Changes in payment structures are also already playing a role in driving down the growth of health care costs to their lowest in decades. For the past few years, annual rates of increase have fallen to 1.3%, more or less the rate of growth of GDP, an ambitious target long thought to be a reasonable level to seek. A decade ago- growth was at 5%, and while some of this is attributable to the economic recession- it seems a good piece is left unaccounted for this way, meaning the changes being rolled out across the industry are likely creating institutional change which will have long-lasting effects. Even the dialogue around how much we spend and how little we seem to get for it, has a real and measurable effect, meaning a different set of media narratives could have a real and lasting impact on health care, far beyond the page-clicks of the story-of-the-day.
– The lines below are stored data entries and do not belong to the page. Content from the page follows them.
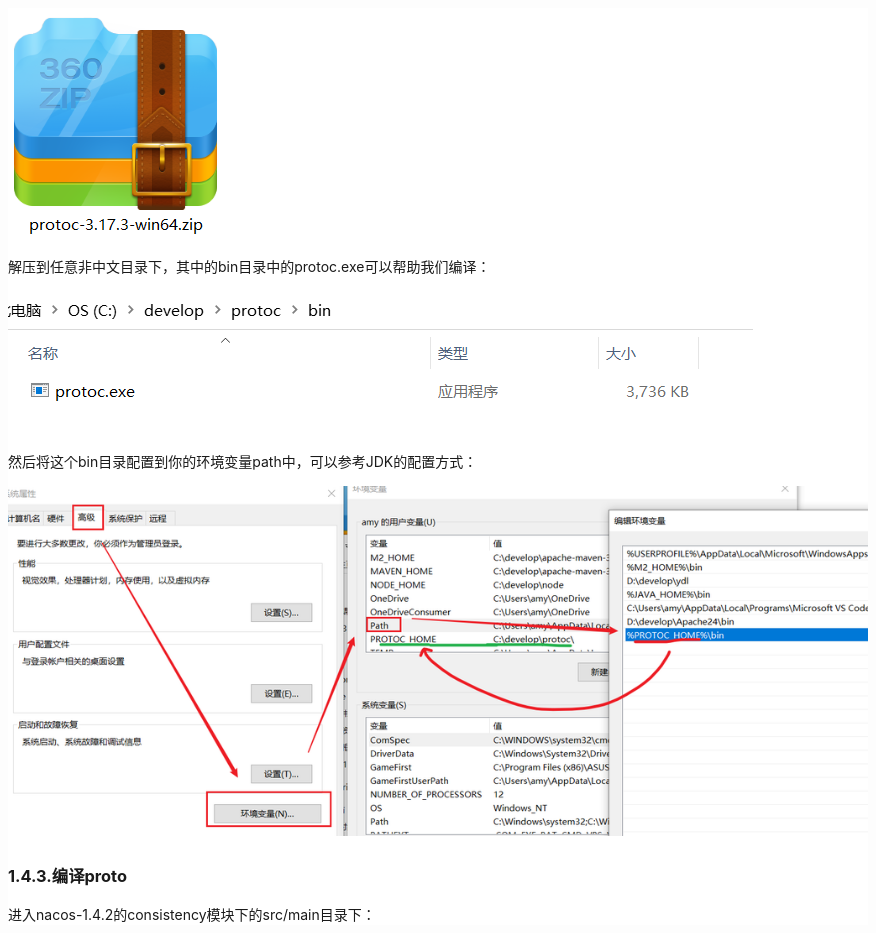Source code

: ![image-20210906112920575](assets/image-20210906112920575.png) 



解压到任意非中文目录下，其中的bin目录中的protoc.exe可以帮助我们编译：

![image-20210906113011871](assets/image-20210906113011871.png)

然后将这个bin目录配置到你的环境变量path中，可以参考JDK的配置方式：

![image-20210906113552081](assets/image-20210906113552081.png)



### 1.4.3.编译proto

进入nacos-1.4.2的consistency模块下的src/main目录下：
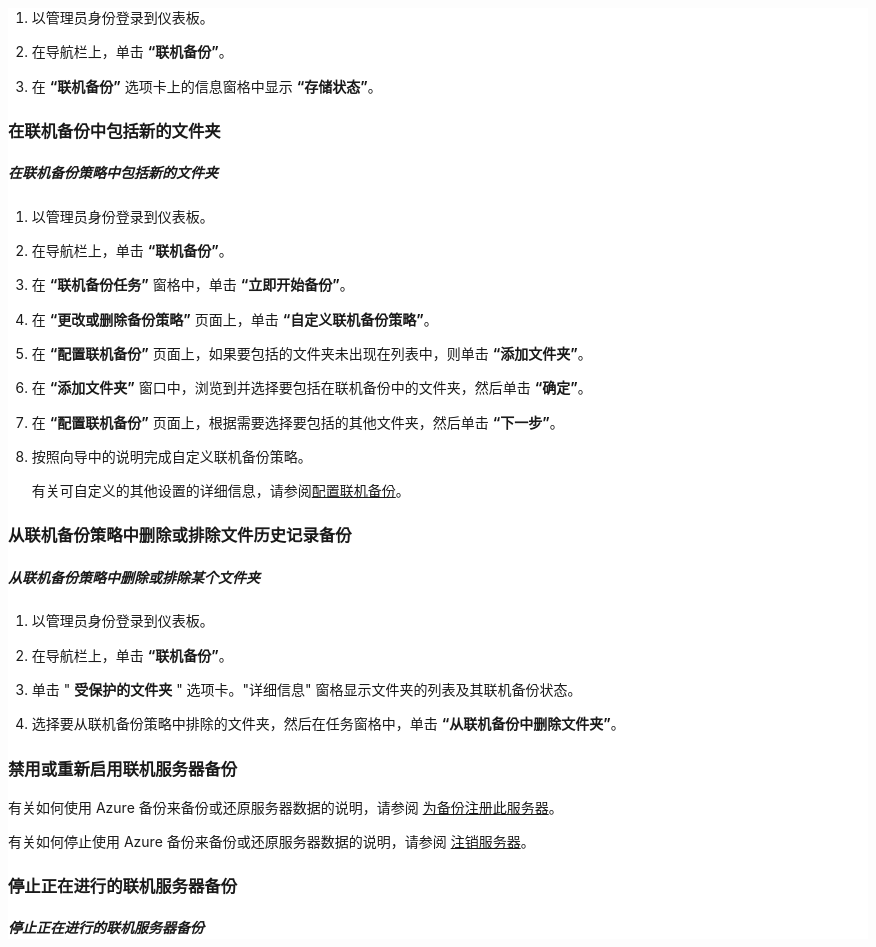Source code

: 1.  以管理员身份登录到仪表板。

2.  在导航栏上，单击 **“联机备份”**。

3.  在 **“联机备份”** 选项卡上的信息窗格中显示 **“存储状态”**。

###  <a name="include-a-new-folder-in-online-backup"></a><a name="BKMK_9"></a> 在联机备份中包括新的文件夹

##### <a name="to-include-a-new-folder-in-the-online-backup-policy"></a>在联机备份策略中包括新的文件夹

1. 以管理员身份登录到仪表板。

2. 在导航栏上，单击 **“联机备份”**。

3. 在 **“联机备份任务”** 窗格中，单击 **“立即开始备份”**。

4. 在 **“更改或删除备份策略”** 页面上，单击 **“自定义联机备份策略”**。

5. 在 **“配置联机备份”** 页面上，如果要包括的文件夹未出现在列表中，则单击 **“添加文件夹”**。

6. 在 **“添加文件夹”** 窗口中，浏览到并选择要包括在联机备份中的文件夹，然后单击 **“确定”**。

7. 在 **“配置联机备份”** 页面上，根据需要选择要包括的其他文件夹，然后单击 **“下一步”**。

8. 按照向导中的说明完成自定义联机备份策略。

   有关可自定义的其他设置的详细信息，请参阅[配置联机备份](Manage-Online-Backup-in-Windows-Server-Essentials.md#BKMK_2)。

###  <a name="remove-or-exclude-file-history-backups-from-the-online-backup-policy"></a><a name="BKMK_10"></a> 从联机备份策略中删除或排除文件历史记录备份

##### <a name="to-remove-or-exclude-a-folder-from-the-online-backup-policy"></a>从联机备份策略中删除或排除某个文件夹

1.  以管理员身份登录到仪表板。

2.  在导航栏上，单击 **“联机备份”**。

3.  单击 " **受保护的文件夹** " 选项卡。"详细信息" 窗格显示文件夹的列表及其联机备份状态。

4.  选择要从联机备份策略中排除的文件夹，然后在任务窗格中，单击 **“从联机备份中删除文件夹”**。

###  <a name="disable-or-re-enable-online-server-backup"></a><a name="BKMK_11"></a> 禁用或重新启用联机服务器备份
 有关如何使用 Azure 备份来备份或还原服务器数据的说明，请参阅 [为备份注册此服务器](Manage-Online-Backup-in-Windows-Server-Essentials.md#BKMK_5)。

 有关如何停止使用 Azure 备份来备份或还原服务器数据的说明，请参阅 [注销服务器](Manage-Online-Backup-in-Windows-Server-Essentials.md#BKMK_6)。

###  <a name="stop-an-online-server-backup-in-progress"></a><a name="BKMK_12"></a> 停止正在进行的联机服务器备份

##### <a name="to-stop-an-online-server-backup-in-progress"></a>停止正在进行的联机服务器备份
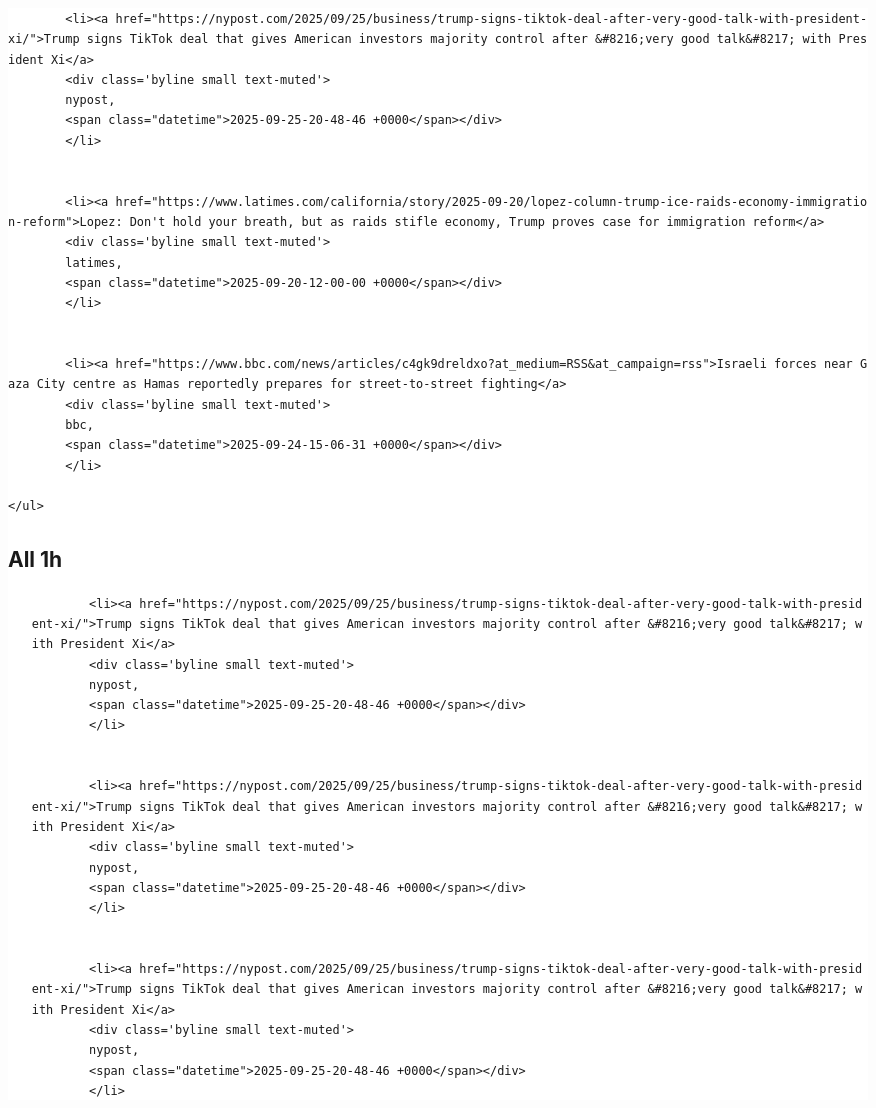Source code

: 
            <li><a href="https://nypost.com/2025/09/25/business/trump-signs-tiktok-deal-after-very-good-talk-with-president-xi/">Trump signs TikTok deal that gives American investors majority control after &#8216;very good talk&#8217; with President Xi</a>
            <div class='byline small text-muted'>
            nypost, 
            <span class="datetime">2025-09-25-20-48-46 +0000</span></div>
            </li>
        

            <li><a href="https://www.latimes.com/california/story/2025-09-20/lopez-column-trump-ice-raids-economy-immigration-reform">Lopez: Don't hold your breath, but as raids stifle economy, Trump proves case for immigration reform</a>
            <div class='byline small text-muted'>
            latimes, 
            <span class="datetime">2025-09-20-12-00-00 +0000</span></div>
            </li>
        

            <li><a href="https://www.bbc.com/news/articles/c4gk9dreldxo?at_medium=RSS&at_campaign=rss">Israeli forces near Gaza City centre as Hamas reportedly prepares for street-to-street fighting</a>
            <div class='byline small text-muted'>
            bbc, 
            <span class="datetime">2025-09-24-15-06-31 +0000</span></div>
            </li>
        
    </ul>
</div>

<div id="all1h" class="col-12">
    <h2>All 1h</h2>
    <ul>
        
            <li><a href="https://nypost.com/2025/09/25/business/trump-signs-tiktok-deal-after-very-good-talk-with-president-xi/">Trump signs TikTok deal that gives American investors majority control after &#8216;very good talk&#8217; with President Xi</a>
            <div class='byline small text-muted'>
            nypost, 
            <span class="datetime">2025-09-25-20-48-46 +0000</span></div>
            </li>
        

            <li><a href="https://nypost.com/2025/09/25/business/trump-signs-tiktok-deal-after-very-good-talk-with-president-xi/">Trump signs TikTok deal that gives American investors majority control after &#8216;very good talk&#8217; with President Xi</a>
            <div class='byline small text-muted'>
            nypost, 
            <span class="datetime">2025-09-25-20-48-46 +0000</span></div>
            </li>
        

            <li><a href="https://nypost.com/2025/09/25/business/trump-signs-tiktok-deal-after-very-good-talk-with-president-xi/">Trump signs TikTok deal that gives American investors majority control after &#8216;very good talk&#8217; with President Xi</a>
            <div class='byline small text-muted'>
            nypost, 
            <span class="datetime">2025-09-25-20-48-46 +0000</span></div>
            </li>
        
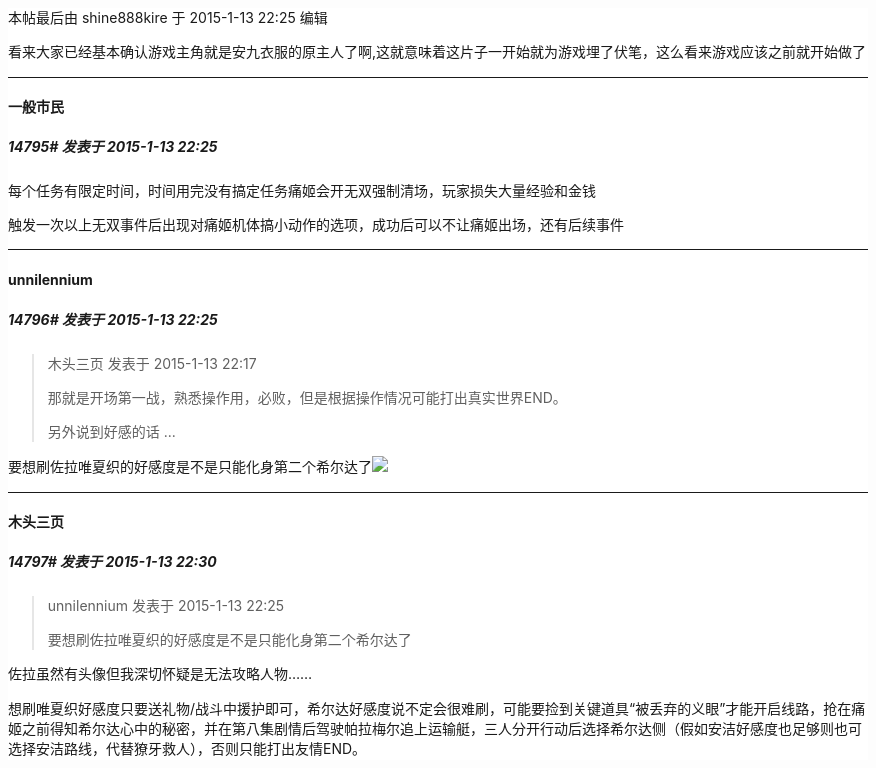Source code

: 

 本帖最后由 shine888kire 于 2015-1-13 22:25 编辑 

看来大家已经基本确认游戏主角就是安九衣服的原主人了啊,这就意味着这片子一开始就为游戏埋了伏笔，这么看来游戏应该之前就开始做了







-----

####  一般市民  
##### 14795#       发表于 2015-1-13 22:25




每个任务有限定时间，时间用完没有搞定任务痛姬会开无双强制清场，玩家损失大量经验和金钱


触发一次以上无双事件后出现对痛姬机体搞小动作的选项，成功后可以不让痛姬出场，还有后续事件







-----

####  unnilennium  
##### 14796#       发表于 2015-1-13 22:25



<blockquote>木头三页 发表于 2015-1-13 22:17

那就是开场第一战，熟悉操作用，必败，但是根据操作情况可能打出真实世界END。


另外说到好感的话 ...</blockquote>
要想刷佐拉唯夏织的好感度是不是只能化身第二个希尔达了<img src="https://static.saraba1st.com/image/smiley/face/149.gif" referrerpolicy="no-referrer">







-----

####  木头三页  
##### 14797#       发表于 2015-1-13 22:30



<blockquote>unnilennium 发表于 2015-1-13 22:25

要想刷佐拉唯夏织的好感度是不是只能化身第二个希尔达了</blockquote>
佐拉虽然有头像但我深切怀疑是无法攻略人物……

想刷唯夏织好感度只要送礼物/战斗中援护即可，希尔达好感度说不定会很难刷，可能要捡到关键道具“被丢弃的义眼”才能开启线路，抢在痛姬之前得知希尔达心中的秘密，并在第八集剧情后驾驶帕拉梅尔追上运输艇，三人分开行动后选择希尔达侧（假如安洁好感度也足够则也可选择安洁路线，代替獠牙救人），否则只能打出友情END。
And this impact is not limited to individuals- costs to Medicare, Medicaid, and other public programs will reap the benefits of these cost slow-downs, providing less expensive, verifiably better care to even more people.
Finally- we should be thankful that hundreds of thousands, if not more, fellow citizens are finally already able to receive coverage- through the health exchanges and states accepting Medicaid expansion. At least 1.5 million people have enrolled in Medicaid or CHIP since October 1, and this with only about half the states taking up the Medicaid expansion to 133% of the federal poverty level. The latest numbers floating around indicate a 4-fold increase in people signing up for private insurance on the federal exchange in November, up to 100,000 friends and family members across this country who now are guaranteed to same access to health care as the rest of us. A record-setting December 1, early numbers indicate 18,000 people signed up for coverage, a daily record. And yes, technical bugs still exist. And yes, some individuals ran into problems. But those individuals are fewer, and those times farther between. And this number will continue to go down, and the number enrolled will continue to go up- and for this we should be most thankful.
The Affordable Care Act is far more than a website. Far more than just an individual market in upheaval. As Deval Patrick summed it up, “It’s a value statement.” And a statement we need to make sure is heard alongside the website problems, the policy changes, and anecdotes. It is a statement of principles we stand firmly behind: We all deserve a chance to live healthy, productive lives. And the ACA is a strong beginning to that aspiration.